Added Mary O'Herron, a retired rural letter carrier: "But Scott Walker has organized us."
At the Republican headquarters, Waller sees a similar dynamic on the GOP side.
"In my 10 years here, I've never seen anything like this so early — energized people, and a great base that's started working now," she said.
All of this has set up not only a battle royale in June for the governor's office, but another in the fall when control of the state Legislature (not to mention the White House) will be up for grabs.
"My opinion is that there are virtually no undecided voters left in the state," Taylor, the Waukesha GOP chairman, said during lunch across the street from his family-founded-and-operated Waukesha State Bank.
"We're not trying to convince anyone," he said. "Our focus is trying to get people to the polls."
Walker Challenges: Voting Booth And Investigation
Four Democrats are vying to take on the governor in June. They include Milwaukee Mayor Tom Barrett, who lost to Walker in a close race in 2010, and Kathleen Falk, a union favorite. They'll compete in a May 8 primary.
Three Republican legislators also face recall; a fourth targeted for recall has opted not to run.
Walker also continues to be shadowed by a grand jury investigation into his time as Milwaukee County executive. A half-dozen of his former aides have already been charged in the "John Doe" probe, which focuses on allegations that political work was done on the taxpayers' dime while Walker served as county executive.
Walker recently set up his own legal defense fund, while asserting publicly that he has been cooperating with the investigation. He's also defending the state's economic performance during his time in office. Though Wisconsin's unemployment rate has declined to 6.9 percent from a high of 9.2 percent as recently as January 2010, it had the worst job creation performance in the nation in 2011.
Taylor insists he's not worried about how Walker will fare in June.
"I'm confident because he has faith in the Lord," Taylor said. "Scott is very close to the Lord. I love the Lord, too, but I don't think I could be as fearless as Scott."
High Stakes, Spotlight On State
Waller and activists on the other side of the political divide know how high the political stakes are in Wisconsin, which is awash in big national money bankrolling both pro- and anti-Walker efforts.
"We understand that what's happening here is an example for both sides," Waller says. "We understand that however this state goes, so goes the rest of the country."
Walker last year pushed through what he called a "budget repair bill" that eliminated most public-sector union collective bargaining rights. In doing so he became both a national conservative icon and the bete noire of unions representing teachers and state workers hardest hit by the new law. (Walker exempted firefighters and law enforcement workers from the collective bargaining rollbacks.)

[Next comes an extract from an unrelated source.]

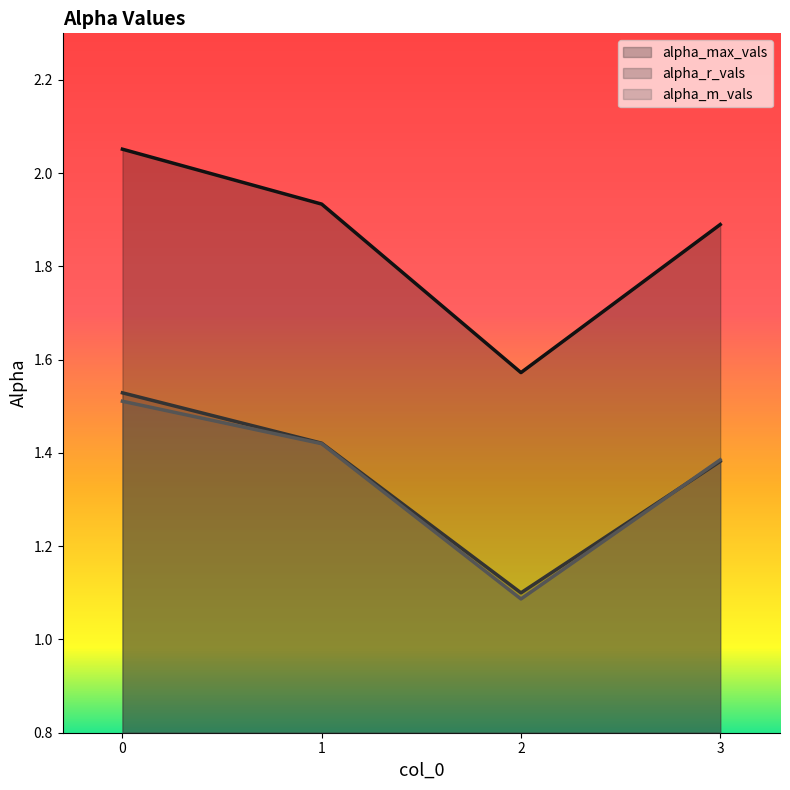

At which label does alpha_r_vals reach its minimum?

2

"The Koch brothers think they have a protege in Walker," says Kristin Hansen, a volunteer for President Obama's re-election effort in Waukesha County, referring to the wealthy anti-union industrialists who are big financial backers of the governor and the Tea Party movement.

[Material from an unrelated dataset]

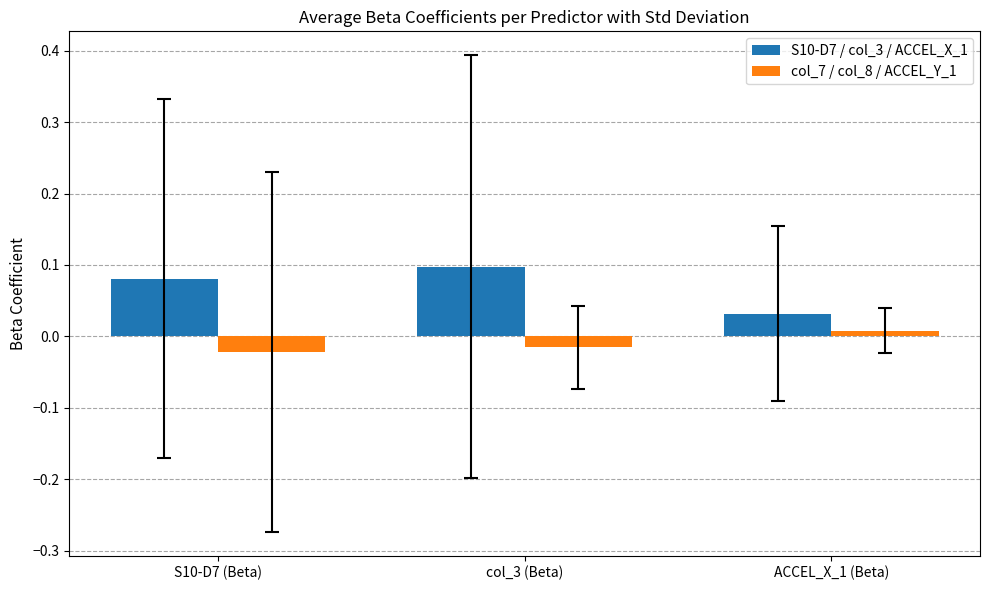

Count the S10-D7 / col_3 / ACCEL_X_1 values in the range 0 to 1.

3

"There's a Republican attack on Wisconsin," says Hansen, who works for the Wisconsin affiliate of the American Civil Liberties Union. "You try not to get paranoid, but they're attacking unions here, voter identification laws, women's rights."
"But we don't feel helpless," she said. "The organization surrounding the recall has meant that hundreds of people are involved who probably weren't involved before."
The Republican presidential primary, meanwhile, has failed to ignite the imagination of local party stalwarts.
"I do detect among my conservative friend passive support for whoever gets the nomination," Taylor, the county GOP chairman, said. But it will be the question over who will retain, or gain, control of the state Legislature that will animate the fall campaign season.
"I expect lots of enthusiasm and enormous turnout," Taylor said. "And, as a sideline, they're going to vote for president."